We are conditioned to think “undergraduate” when we hear the words “college student.” When we think of growing our university to more ably serve a greater number of students you can feel the predisposition building, we are thinking of freshman or undergraduate transfer students.
Thinking only freshman works well for community colleges, and regional universities, but falls dangerously short of mission attainment when thinking “public research university.” We need to covet the best graduate students and recruit like our collective lives depended on them.
We do.
More students are not the issue – more excellent students are, and at least one in four must be in graduate programs. This is not a comfortable thought for many, but we should get used to it if we want a truly great research university that serves Southern Illinois best.

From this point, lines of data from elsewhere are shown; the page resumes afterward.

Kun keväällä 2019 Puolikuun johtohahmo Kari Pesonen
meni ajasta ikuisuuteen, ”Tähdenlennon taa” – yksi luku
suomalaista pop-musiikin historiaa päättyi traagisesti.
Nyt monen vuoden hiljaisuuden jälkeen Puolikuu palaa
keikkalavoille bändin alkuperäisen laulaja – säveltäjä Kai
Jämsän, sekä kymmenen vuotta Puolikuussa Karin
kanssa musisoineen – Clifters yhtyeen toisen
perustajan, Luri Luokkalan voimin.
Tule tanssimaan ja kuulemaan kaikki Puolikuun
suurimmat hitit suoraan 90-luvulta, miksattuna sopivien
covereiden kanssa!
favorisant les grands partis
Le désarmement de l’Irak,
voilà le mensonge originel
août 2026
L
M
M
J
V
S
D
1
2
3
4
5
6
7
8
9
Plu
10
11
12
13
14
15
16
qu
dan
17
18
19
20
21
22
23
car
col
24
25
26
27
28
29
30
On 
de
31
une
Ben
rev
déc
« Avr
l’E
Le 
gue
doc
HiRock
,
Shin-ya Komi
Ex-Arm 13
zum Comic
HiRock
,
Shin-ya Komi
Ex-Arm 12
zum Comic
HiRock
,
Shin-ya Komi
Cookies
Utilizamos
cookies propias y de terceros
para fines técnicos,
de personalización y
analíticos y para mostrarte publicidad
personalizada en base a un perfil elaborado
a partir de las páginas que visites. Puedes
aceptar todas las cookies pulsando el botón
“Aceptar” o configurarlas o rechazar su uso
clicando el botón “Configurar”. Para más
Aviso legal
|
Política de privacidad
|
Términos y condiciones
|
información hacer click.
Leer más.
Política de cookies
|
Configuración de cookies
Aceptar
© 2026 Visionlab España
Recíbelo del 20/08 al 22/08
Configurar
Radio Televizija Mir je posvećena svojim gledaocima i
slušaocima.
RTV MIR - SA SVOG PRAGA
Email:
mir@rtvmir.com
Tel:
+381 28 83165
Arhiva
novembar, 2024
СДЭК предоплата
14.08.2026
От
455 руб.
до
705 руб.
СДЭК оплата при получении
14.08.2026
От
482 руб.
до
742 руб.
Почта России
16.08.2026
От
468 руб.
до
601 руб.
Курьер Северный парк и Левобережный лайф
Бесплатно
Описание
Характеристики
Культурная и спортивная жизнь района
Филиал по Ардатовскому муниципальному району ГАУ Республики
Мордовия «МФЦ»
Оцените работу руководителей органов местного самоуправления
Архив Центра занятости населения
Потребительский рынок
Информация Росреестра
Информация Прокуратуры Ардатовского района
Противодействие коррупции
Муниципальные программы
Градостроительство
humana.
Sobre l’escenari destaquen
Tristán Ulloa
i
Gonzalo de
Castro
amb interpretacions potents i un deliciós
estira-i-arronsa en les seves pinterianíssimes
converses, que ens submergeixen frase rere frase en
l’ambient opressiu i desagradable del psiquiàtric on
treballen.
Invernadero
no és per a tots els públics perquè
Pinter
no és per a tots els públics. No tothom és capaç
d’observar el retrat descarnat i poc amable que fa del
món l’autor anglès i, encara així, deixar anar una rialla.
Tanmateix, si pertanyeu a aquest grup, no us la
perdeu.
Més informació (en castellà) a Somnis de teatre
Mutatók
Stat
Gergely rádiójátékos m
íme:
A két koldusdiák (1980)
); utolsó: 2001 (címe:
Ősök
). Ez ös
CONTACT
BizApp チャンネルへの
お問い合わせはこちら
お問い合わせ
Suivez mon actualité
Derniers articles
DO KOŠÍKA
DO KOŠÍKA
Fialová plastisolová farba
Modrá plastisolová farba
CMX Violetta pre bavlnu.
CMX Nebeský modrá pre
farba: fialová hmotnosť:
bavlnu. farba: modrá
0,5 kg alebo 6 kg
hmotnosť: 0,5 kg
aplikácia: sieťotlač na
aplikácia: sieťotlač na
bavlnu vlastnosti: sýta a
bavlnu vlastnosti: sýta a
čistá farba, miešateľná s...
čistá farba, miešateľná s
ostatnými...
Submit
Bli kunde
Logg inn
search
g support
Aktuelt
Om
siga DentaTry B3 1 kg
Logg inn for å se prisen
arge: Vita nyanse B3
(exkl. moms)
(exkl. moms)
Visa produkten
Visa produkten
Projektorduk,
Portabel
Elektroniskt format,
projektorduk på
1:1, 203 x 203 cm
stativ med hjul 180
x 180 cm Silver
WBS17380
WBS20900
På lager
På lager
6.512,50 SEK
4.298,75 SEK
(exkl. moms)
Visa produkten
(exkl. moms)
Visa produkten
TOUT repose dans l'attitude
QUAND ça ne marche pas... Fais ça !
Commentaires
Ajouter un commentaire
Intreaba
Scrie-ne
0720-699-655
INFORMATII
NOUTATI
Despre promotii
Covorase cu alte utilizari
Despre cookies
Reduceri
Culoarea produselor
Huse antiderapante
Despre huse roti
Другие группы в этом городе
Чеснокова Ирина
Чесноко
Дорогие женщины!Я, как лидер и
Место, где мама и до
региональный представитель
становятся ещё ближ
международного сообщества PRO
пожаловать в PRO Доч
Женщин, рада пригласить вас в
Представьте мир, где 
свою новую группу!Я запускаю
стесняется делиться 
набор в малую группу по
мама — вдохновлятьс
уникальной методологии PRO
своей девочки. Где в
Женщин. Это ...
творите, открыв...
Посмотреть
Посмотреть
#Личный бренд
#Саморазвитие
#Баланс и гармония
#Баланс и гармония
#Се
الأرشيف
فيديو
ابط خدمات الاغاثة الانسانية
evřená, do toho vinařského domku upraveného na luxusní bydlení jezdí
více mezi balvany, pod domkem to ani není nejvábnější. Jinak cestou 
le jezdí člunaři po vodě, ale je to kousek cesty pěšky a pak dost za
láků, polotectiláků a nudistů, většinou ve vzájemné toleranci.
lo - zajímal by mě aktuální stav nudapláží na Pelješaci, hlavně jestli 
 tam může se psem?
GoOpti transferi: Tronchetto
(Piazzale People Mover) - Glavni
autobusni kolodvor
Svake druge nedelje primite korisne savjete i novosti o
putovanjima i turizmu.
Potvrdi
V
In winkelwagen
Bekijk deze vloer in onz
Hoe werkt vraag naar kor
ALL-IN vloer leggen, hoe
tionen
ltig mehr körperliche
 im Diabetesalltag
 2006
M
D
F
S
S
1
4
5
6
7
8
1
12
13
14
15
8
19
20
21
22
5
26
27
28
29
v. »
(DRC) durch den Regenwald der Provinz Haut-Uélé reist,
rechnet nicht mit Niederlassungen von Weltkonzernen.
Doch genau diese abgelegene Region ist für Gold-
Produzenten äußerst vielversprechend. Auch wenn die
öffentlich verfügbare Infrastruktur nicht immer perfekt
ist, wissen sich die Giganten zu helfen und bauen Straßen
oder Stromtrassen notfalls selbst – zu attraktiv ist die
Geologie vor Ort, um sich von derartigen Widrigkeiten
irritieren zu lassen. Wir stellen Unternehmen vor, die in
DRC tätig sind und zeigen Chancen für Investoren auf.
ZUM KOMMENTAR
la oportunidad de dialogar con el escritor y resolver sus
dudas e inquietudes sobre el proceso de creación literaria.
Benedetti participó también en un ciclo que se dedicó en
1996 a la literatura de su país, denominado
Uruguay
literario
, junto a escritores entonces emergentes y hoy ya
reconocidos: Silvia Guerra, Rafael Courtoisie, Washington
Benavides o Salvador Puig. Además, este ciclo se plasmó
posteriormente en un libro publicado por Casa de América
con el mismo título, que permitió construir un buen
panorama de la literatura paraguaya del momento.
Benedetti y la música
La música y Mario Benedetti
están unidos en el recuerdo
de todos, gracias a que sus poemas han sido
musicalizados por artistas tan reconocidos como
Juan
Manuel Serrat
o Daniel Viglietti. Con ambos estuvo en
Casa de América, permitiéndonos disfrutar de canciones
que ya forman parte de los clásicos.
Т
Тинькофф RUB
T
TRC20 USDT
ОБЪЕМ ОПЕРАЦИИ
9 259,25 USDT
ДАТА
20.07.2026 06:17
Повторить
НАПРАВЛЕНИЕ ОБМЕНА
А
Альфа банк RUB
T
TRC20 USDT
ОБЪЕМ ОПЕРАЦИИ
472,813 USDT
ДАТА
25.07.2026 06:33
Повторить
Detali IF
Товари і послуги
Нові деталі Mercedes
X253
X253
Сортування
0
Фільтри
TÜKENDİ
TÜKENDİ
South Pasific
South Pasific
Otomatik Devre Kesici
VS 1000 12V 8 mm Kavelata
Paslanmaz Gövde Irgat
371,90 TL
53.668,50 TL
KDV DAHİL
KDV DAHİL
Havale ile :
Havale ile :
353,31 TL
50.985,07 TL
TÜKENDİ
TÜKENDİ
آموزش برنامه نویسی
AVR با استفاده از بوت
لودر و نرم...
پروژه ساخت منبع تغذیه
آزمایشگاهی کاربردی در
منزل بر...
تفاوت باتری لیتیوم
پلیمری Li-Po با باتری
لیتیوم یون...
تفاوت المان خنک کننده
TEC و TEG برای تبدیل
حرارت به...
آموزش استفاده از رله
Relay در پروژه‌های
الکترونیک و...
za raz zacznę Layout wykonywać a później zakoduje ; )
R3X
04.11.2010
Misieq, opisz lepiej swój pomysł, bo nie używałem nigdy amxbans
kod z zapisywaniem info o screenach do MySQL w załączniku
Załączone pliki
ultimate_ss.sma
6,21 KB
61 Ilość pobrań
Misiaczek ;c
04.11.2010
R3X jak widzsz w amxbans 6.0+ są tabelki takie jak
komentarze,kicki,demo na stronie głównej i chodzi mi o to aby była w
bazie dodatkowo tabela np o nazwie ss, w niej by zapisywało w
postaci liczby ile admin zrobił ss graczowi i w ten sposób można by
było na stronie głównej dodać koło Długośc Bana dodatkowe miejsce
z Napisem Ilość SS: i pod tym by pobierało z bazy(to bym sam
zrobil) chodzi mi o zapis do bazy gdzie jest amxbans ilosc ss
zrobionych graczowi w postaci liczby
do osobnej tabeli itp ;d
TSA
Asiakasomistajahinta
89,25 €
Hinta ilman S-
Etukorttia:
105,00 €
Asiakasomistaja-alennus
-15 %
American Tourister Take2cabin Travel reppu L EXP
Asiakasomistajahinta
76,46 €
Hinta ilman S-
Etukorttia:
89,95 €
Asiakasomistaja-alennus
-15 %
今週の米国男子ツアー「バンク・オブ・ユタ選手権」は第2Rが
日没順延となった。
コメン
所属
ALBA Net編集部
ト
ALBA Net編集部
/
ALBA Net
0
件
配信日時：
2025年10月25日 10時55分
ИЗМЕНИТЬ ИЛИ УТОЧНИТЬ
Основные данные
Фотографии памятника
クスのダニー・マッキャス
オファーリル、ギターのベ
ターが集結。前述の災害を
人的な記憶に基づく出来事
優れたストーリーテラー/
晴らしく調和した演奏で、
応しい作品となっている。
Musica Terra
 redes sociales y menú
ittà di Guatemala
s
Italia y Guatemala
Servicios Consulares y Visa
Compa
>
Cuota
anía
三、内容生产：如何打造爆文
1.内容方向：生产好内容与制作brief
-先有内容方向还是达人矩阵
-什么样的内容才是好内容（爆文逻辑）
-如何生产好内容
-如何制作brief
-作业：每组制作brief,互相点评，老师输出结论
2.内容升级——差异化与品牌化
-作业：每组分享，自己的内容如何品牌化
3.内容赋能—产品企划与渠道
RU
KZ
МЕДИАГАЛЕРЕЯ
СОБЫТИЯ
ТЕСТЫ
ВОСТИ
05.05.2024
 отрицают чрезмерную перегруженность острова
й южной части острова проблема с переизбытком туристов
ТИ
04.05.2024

Such a perspective elevates, not diminishes, the importance of undergraduate education.
Many forces impact our ability to attract the brightest graduate students. Stipends, insurance benefits, tuition waivers, and other forms of financial support are important to effective results. However, if the University’s response to the challenge stops there, a key ingredient of graduate student life is lost.
Graduate students come to the university, in almost all cases, to become members of the academic community, if only for a brief period of time. Limiting graduate students to teaching additional sections of lower division course work, while potentially beneficial for institution and student alike, may be shortsighted in the long term evolution of graduate programs and general university excellence.
Quality is evidenced in many ways but for scholarly enterprises – like our university -quality is measured by significant, peer reviewed and recognized, intellectual work. Research, creative activity, service for purpose, moving the social fabric further and higher in a way that it is widely recognized, builds reputation. Reputation is fertile ground for growth. In a business like a university people vote with their feet and follow academic reputation. Nothing else really works.
A significant barometer of the quality of peer reviewed work is research funding from the best federal agencies, the National Science Foundation and the National Institutes of Health, are two examples.
There are clubs to which universities belong based on how much peer reviewed, federally funded, research they attain. Our University joined the $20 million club a few years ago. It is a good one. Only a few hundred public and private research universities make the grade of procuring more than $20 million in federal funding.
This is a high water mark for Southern as it indicates a level of excellence in intellectual work not common. We have beaten the national averages in research growth and are gaining ground. This progress fuels economic development activity, new business start-ups, and perpetuates our ability to attract better faculty, and better graduate students. There are no short cuts, no programs, no end-arounds when it comes to a research university’s reputation. It is all about quality measured by peers, and graduate students are a key ingredient.
Henry Rosovsky, former dean of the faculty of arts and sciences at Harvard said it plainly, “Graduate students are the faculty’s young disciples who ensure the continuity of learning”.
Southern will only increase in stature as it recognizes and values graduate students as intellectual soul mates, and one of the pillars of excellence at our university.